Proposed flight path changes at Fort Lauderdale’s airport could clear the skies over many neighborhoods currently bombarded with noise from overhead planes.
The Federal Aviation Administration is overhauling the flight paths at major airports in South and Central Florida, hoping to reduce flight times, save fuel and optimize routes as it shifts from a system based on ground radar to a more advanced one using satellite-based technology.
The new routes at the busy Fort Lauderdale-Hollywood International Airport are expected to remain similar to those already in place for arriving and departing flights. However, the new technology will make the routes more precise, concentrating the flights into much narrower pathways.
The FAA held public workshops this week for residents to see the potential impact of the changes, which could take effect in two years.
Among those likely to benefit are people living in neighborhoods south and southeast of downtown Fort Lauderdale.
“I think it looks better than it is today,” said Bill Cole, who lives in the city’s Harbour Inlet neighborhood near the 17th Street Causeway. He was attending an FAA workshop at the Anne Kolb Nature Center in Hollywood.
Cole says he currently sees many planes flying over his home that are heading west before turning east to land at the airport. The new directions would send the planes further north — away from his home — before having them head west.
That might not be good news in places such as Wilton Manors or communities next to it. The changes would have more arriving planes heading west in a corridor generally between Oakland Park and Sunrise boulevards. FAA officials said while the number of planes flying over the area should increase, adding to resident discomfort, they should be at a higher altitude than currently, decreasing noise volumes.
Bob Magill of Lauderdale Harbours near the 17th Street Causeway said the noise in his neighborhood from planes taking off to the east should also be reduced, as they head out further over the ocean before making a turn. Those flights haven’t been going directly overhead, but the neighborhood gets a blast of noise from the jet engines as the planes turn to head north, he said.
Magill said the hardest thing to deal with is late night or early morning flights, which the project doesn’t address.
“It only takes one airplane to wake you up,” Magill said.
The FAA plans have faced legal challenges in other communities, such as Baltimore, where flight path alterations have created noise problems in neighborhoods that didn’t have airplanes flying overhead in the past. Similar airway projects have been completed in places including Los Angeles, Charlotte, Atlanta and Houston. Florida’s was the only one involving four major airports: Fort Lauderdale, Miami, Orlando and Tampa.
Some residents who don’t experience much airplane noise came out to the workshops to see if the new paths would bring unwelcome changes for them.
Christine Field, who lives in Hollywood south of the airport, said she was relieved to learn the changes shouldn’t affect her home.
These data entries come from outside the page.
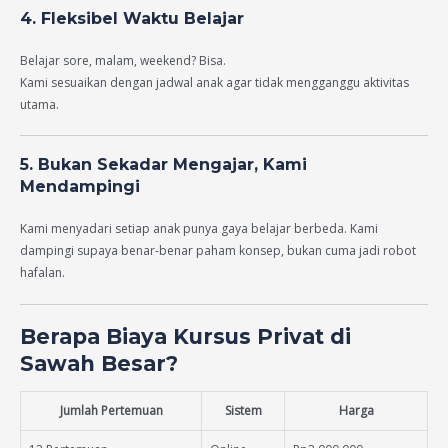
4. Fleksibel Waktu Belajar
Belajar sore, malam, weekend? Bisa.
Kami sesuaikan dengan jadwal anak agar tidak mengganggu aktivitas
utama.
5. Bukan Sekadar Mengajar, Kami
Mendampingi
Kami menyadari setiap anak punya gaya belajar berbeda. Kami
dampingi supaya benar-benar paham konsep, bukan cuma jadi robot
hafalan.
Berapa Biaya Kursus Privat di
Sawah Besar?
Jumlah Pertemuan
Sistem
Harga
She did feel for other communities, such as Lauderdale Isles on the north side of Interstate 595, northwest of the airport, which could see a greater concentration of flights.
”I really pity the people that live just north of the airport and to the west. They’re really going to get hit,” Field said.
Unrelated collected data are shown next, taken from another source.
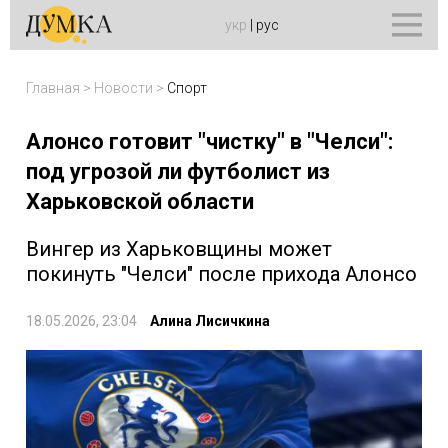
укр
|
рус
Главная
>
Новости
>
Спорт
Алонсо готовит "чистку" в "Челси":
под угрозой ли футболист из
Харьковской области
Вингер из Харьковщины может
покинуть "Челси" после прихода Алонсо
18.05.2026, 23:04
Алина Лисичкина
Some Hollywood residents who have been experiencing noisy planes found out flights from the Fort Lauderdale airport might not be to blame. Instead, the planes could be going to and from the Opa-locka airport to the west, where Amazon has opened an 885,000-square-foot fulfillment center.
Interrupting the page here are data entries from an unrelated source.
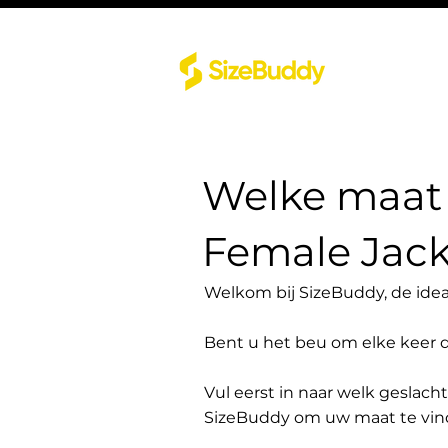
Welke maat 
Female Jack
Welkom bij SizeBuddy, de idea
Bent u het beu om elke keer 
Vul eerst in naar welk geslach
SizeBuddy om uw maat te vin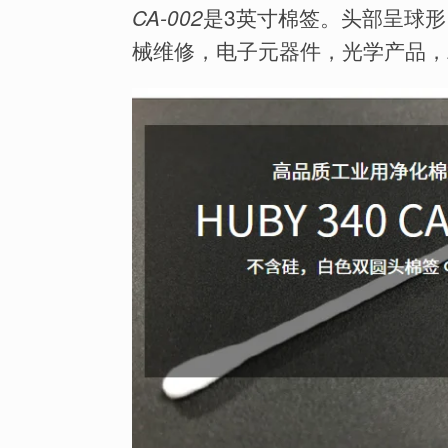
是3英寸棉签。头部呈球
CA-002
械维修，电子元器件，光学产品，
Laurent and Patricia Aimard came to the workshop because they said they have noticed an increase in air traffic over their home during the past year.
“We didn’t want this project to direct bigger aircraft from Miami or Fort Lauderdale over our neighborhood,” Laurent Aimard said. “We understand now the aircraft [we’re hearing] are coming to and from the Opa-locka airport.”
The FAA will conduct additional workshops next year once it completes environmental studies about the proposed paths. Those workshops will include computer-generated noise simulations where residents will be able to experience projected noise levels over their individual homes.
“We’re not far enough along in the analysis that says what the noise impacts will be,” said Jim Arrighi, who is overseeing the project nationwide for the FAA.